1

I'm working on a spark application and have already done the logic, yet I have little-to-none experience with creating a standalone application.

I have to have a runnable jar, yet when I try to run scala path/to/my/jar I get

   java.lang.ClassNotFoundException: org.apache.spark.sql.SparkSession$ 

This is my build.sbt

name := "Spark_Phase2"

version := "0.1"

organization := "bartosz.spark"

scalaVersion := "2.11.8"

libraryDependencies+= "org.apache.spark" %% "spark-core" % "2.3.0"
libraryDependencies+= "org.apache.spark" %% "spark-sql" % "2.3.0"

From what I have seen there is something wrong with dependencies but I could not figure excatly what I have to do to make it runnable.

What puzzles me even more is that sbt run does runs the code fine. So it would be nice if someone could write a step-by-step solution to this :)

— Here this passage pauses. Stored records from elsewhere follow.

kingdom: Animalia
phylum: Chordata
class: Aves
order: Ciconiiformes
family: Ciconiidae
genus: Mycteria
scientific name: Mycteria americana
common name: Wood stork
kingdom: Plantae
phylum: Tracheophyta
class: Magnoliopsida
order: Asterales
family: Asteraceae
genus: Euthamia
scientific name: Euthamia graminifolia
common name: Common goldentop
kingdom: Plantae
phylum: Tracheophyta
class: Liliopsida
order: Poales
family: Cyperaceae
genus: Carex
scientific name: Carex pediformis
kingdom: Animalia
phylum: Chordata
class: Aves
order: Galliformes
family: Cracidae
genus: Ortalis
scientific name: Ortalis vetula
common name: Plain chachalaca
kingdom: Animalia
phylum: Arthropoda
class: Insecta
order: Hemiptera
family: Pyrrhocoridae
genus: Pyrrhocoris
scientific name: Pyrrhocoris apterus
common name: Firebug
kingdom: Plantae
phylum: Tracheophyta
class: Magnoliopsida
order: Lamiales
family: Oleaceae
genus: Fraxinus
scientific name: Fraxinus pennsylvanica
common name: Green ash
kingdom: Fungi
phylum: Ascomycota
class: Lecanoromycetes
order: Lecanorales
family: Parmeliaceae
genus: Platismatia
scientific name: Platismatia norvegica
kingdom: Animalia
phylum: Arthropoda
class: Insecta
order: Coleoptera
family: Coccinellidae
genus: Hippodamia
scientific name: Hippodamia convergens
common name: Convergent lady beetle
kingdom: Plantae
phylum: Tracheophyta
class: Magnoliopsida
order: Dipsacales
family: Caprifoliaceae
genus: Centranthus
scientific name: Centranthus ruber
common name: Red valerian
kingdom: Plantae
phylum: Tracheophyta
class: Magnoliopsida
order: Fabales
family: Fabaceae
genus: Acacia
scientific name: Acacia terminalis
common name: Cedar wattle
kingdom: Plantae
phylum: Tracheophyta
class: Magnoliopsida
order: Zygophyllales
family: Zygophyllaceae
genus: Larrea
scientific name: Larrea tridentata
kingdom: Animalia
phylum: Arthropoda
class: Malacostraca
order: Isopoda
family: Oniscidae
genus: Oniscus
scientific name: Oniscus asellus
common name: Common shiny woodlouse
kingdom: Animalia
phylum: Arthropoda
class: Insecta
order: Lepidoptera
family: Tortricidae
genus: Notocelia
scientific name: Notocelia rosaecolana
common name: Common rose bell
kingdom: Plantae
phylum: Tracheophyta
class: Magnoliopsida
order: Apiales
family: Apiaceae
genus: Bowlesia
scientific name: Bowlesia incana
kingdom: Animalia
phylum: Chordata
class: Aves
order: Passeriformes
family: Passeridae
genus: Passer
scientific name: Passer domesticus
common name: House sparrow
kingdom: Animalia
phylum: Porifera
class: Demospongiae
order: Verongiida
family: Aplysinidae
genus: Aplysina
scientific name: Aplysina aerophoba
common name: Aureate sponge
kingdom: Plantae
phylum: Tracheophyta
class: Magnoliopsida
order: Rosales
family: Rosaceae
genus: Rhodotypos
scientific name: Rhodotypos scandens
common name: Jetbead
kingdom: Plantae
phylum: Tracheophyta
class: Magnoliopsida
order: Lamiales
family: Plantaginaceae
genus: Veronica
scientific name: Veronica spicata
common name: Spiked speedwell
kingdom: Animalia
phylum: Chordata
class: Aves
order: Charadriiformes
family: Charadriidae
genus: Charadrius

And one more thing, I have to take a couple command-line parameters with flags and I have never done it before, does anyone have any good docs/tutorial on this?

Bartors
  • 180
  • 1
  • 16
  • 4
    You'll either need a fat jar or make sure that Spark dependencies are available on the classpath. That being said Spark doesn't support running applications outside `spark-submit` (it usually works, but it is not guaranteed to work). – zero323 Apr 23 '18 at 21:16
  • Any instructions on how to do it? – Bartors Apr 23 '18 at 21:17
  • https://github.com/sbt/sbt-assembly – zero323 Apr 23 '18 at 21:19
  • I have added the sbt-assembly plugin but I did not help much. I get the same error when I try to run the jar-file. Had to add `assemblyMergeStrategy in assembly := { case PathList("META-INF", xs @ _*) => MergeStrategy.discard case x => MergeStrategy.first }` to build.sbt in order to not get deduplication error (solution found here: https://stackoverflow.com/questions/25144484/sbt-assembly-deduplication-found-error ). Any ide what may be wrong? – Bartors Apr 23 '18 at 21:35
  • You need to build a fat jar first using 'sbt assembly' command and use this jar when running java, not the jar you created initially. – Denis Makarenko Apr 23 '18 at 22:10
  • I'm trying now to go with an `assemblyMergeStrategy`yet I get an deduplicate error (when I try to run `sbt assembly`) on org.apache.arrow. I tired to use `case PathList("org","apache",xs @ _*) =>MergeStrategy.last`but that did not help. – Bartors Apr 23 '18 at 22:16
  • As for spark-sumbit, unfortunately the the lecturers want a stand alone application that they may run from command-line with parameters. So I can't use spark-submit. – Bartors Apr 23 '18 at 22:29

0 Answers0